-- SELECTED EXTRACT follows --

When the qualified privilege to use reasonable force in defense of yourself or others proves insufficient, the perfect remedy is in a civil action for wrongful death.
What matters in evaluating the use of force, the privilege only exists where these hypotheticals are reasonably probable.
What fact would you hang your hat on here, to tell the judge and jury that you probably had absolutely no choice but to try and kill, especially when, as here, you are proved to have been mistakes, and were not in physical danger and the putative aggressor was unarmed?
That an assumption that any putative aggressor actually is unarmed is flawed. That is not determinable in a short span of time, and an inappropriate assumption for a person to make.
And yes, there will probably be a civil suit.
It's flawed because it's possible it's wrong.
You don't get to kill based on mere possibility. And you would not like living in a world where you could.
The patron had plenty of room to retreat. Plenty of time to give a better warning, such as "stop or I'll fucking kill you." If a person keeps coming after that sort of warning, that's a fact from which the inference a threat to life is more reasonable; a person with no fear of death.

-- SELECTED EXTRACT concluded --

- [TASK INSTRUCTIONS]:
[A] In the passage on self-defense, what remedy applies when the privilege to use reasonable force proves insufficient?
[B] Reproduce the part of the passage on self-defense starting with "What fact would" and going on through "a civil suit.".

-- MATERIAL PROVIDED follows --

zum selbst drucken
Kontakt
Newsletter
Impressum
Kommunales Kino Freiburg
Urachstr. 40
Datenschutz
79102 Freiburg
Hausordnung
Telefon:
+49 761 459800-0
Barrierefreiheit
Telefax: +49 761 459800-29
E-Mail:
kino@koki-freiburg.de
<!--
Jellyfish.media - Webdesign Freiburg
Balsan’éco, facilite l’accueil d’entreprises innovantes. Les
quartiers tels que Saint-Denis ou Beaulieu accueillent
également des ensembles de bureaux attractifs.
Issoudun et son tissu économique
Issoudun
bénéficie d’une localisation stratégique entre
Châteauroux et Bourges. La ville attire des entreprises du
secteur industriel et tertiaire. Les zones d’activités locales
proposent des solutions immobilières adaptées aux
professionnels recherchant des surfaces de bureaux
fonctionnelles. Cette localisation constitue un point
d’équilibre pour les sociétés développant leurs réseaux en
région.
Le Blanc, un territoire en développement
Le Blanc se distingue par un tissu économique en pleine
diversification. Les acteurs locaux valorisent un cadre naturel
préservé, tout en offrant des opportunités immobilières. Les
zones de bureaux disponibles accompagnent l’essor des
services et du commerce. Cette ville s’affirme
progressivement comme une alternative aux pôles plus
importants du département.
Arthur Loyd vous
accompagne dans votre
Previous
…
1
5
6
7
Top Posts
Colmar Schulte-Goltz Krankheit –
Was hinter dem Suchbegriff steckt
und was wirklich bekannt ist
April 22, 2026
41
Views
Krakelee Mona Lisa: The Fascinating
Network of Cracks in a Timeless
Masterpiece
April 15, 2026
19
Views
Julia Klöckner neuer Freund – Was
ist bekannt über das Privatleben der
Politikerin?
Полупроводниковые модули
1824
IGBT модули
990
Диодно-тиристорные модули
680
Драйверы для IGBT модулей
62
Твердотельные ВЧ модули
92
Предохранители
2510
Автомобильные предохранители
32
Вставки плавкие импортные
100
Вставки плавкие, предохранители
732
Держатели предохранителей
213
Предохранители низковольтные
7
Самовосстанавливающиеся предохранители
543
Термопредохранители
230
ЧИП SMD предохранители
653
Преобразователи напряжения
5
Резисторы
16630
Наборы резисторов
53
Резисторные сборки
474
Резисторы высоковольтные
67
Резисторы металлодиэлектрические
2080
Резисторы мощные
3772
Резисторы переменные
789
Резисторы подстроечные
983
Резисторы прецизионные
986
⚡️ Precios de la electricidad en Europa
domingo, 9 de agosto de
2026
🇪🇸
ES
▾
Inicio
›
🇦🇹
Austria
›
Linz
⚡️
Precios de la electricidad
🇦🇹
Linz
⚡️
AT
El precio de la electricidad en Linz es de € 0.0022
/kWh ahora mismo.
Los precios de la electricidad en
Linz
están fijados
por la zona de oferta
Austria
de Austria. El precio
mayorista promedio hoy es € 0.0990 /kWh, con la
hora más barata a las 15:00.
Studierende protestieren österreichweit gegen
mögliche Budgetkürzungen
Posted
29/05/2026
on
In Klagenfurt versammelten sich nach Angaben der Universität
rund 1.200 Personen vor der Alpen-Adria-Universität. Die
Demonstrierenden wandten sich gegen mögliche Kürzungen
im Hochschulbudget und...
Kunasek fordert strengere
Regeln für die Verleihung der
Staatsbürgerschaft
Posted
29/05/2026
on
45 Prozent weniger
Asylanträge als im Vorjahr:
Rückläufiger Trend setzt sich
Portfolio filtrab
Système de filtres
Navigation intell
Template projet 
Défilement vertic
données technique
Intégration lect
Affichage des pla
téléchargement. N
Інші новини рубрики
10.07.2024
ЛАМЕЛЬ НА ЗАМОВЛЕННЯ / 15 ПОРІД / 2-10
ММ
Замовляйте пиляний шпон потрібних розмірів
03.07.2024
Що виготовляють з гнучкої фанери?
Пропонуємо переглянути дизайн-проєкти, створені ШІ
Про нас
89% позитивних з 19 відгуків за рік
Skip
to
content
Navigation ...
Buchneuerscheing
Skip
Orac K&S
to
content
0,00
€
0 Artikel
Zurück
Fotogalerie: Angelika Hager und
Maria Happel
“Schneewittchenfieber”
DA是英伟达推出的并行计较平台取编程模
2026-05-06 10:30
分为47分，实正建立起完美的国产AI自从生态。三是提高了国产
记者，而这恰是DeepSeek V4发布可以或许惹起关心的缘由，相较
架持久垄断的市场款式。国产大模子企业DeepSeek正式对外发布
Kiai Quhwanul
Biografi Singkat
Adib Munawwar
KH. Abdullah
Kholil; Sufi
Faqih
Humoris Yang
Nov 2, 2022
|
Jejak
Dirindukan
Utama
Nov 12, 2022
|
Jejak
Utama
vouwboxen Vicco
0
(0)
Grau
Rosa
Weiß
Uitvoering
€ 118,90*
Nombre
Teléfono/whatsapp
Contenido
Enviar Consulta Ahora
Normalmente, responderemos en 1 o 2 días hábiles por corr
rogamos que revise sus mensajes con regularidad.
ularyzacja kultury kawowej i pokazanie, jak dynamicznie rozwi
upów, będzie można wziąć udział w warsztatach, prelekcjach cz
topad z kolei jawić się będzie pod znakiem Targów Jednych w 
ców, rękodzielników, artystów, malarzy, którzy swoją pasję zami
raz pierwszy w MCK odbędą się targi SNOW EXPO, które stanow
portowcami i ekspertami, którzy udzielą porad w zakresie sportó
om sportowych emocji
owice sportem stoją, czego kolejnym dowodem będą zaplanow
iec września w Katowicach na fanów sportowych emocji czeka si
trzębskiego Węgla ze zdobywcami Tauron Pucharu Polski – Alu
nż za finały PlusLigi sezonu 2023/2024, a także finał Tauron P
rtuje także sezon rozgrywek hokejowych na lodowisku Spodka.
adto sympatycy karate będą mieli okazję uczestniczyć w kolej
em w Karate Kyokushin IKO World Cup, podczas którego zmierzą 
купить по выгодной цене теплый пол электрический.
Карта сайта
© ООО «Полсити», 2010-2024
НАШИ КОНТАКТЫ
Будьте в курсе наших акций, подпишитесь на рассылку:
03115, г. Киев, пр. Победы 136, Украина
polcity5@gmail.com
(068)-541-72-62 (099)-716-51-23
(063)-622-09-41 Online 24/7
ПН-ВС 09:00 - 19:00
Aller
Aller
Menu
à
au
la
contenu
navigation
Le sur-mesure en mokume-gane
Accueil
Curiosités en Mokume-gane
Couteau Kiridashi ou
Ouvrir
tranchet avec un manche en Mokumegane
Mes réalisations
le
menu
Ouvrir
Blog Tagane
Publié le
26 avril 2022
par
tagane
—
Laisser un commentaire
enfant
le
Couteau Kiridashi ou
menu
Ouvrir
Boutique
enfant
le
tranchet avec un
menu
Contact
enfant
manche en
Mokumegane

-- MATERIAL PROVIDED concluded --

- [RESPONSES FOR EACH TASK]:
[A] A civil action for wrongful death.

[B]
What fact would you hang your hat on here, to tell the judge and jury that you probably had absolutely no choice but to try and kill, especially when, as here, you are proved to have been mistakes, and were not in physical danger and the putative aggressor was unarmed?
That an assumption that any putative aggressor actually is unarmed is flawed. That is not determinable in a short span of time, and an inappropriate assumption for a person to make.
And yes, there will probably be a civil suit.